-- Available records follows --

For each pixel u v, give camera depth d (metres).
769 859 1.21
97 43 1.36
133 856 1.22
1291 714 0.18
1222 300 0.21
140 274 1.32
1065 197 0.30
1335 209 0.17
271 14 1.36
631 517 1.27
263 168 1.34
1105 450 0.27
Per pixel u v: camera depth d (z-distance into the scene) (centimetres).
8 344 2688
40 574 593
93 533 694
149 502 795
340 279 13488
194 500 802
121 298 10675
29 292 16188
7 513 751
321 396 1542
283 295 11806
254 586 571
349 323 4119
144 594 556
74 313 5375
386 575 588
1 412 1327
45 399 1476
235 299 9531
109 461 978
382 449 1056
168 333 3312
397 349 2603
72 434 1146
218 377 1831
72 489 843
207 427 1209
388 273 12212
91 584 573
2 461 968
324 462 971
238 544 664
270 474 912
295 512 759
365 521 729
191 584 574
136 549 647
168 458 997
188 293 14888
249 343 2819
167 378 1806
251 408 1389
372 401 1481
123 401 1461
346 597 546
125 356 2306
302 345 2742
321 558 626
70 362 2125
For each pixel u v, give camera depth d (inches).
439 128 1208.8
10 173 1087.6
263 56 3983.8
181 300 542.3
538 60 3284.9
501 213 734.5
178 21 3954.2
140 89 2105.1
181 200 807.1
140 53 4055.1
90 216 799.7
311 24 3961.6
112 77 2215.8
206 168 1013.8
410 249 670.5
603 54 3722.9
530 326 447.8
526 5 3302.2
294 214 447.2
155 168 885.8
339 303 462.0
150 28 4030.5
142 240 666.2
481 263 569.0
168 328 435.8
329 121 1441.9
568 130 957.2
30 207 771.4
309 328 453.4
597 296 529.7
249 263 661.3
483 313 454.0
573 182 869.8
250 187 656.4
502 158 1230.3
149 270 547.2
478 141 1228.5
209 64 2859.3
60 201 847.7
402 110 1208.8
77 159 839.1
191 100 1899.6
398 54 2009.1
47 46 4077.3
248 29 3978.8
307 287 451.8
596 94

-- Available records concluded --

■ **What the exercise asks**:
Going back to the entries above, set down exactly the lines that begin at the one with "188 293 14888" and end at the one with "597 296 529.7", both included, and nothing else.

■ **Answer to this task**:
188 293 14888
249 343 2819
167 378 1806
251 408 1389
372 401 1481
123 401 1461
346 597 546
125 356 2306
302 345 2742
321 558 626
70 362 2125
For each pixel u v, give camera depth d (inches).
439 128 1208.8
10 173 1087.6
263 56 3983.8
181 300 542.3
538 60 3284.9
501 213 734.5
178 21 3954.2
140 89 2105.1
181 200 807.1
140 53 4055.1
90 216 799.7
311 24 3961.6
112 77 2215.8
206 168 1013.8
410 249 670.5
603 54 3722.9
530 326 447.8
526 5 3302.2
294 214 447.2
155 168 885.8
339 303 462.0
150 28 4030.5
142 240 666.2
481 263 569.0
168 328 435.8
329 121 1441.9
568 130 957.2
30 207 771.4
309 328 453.4
597 296 529.7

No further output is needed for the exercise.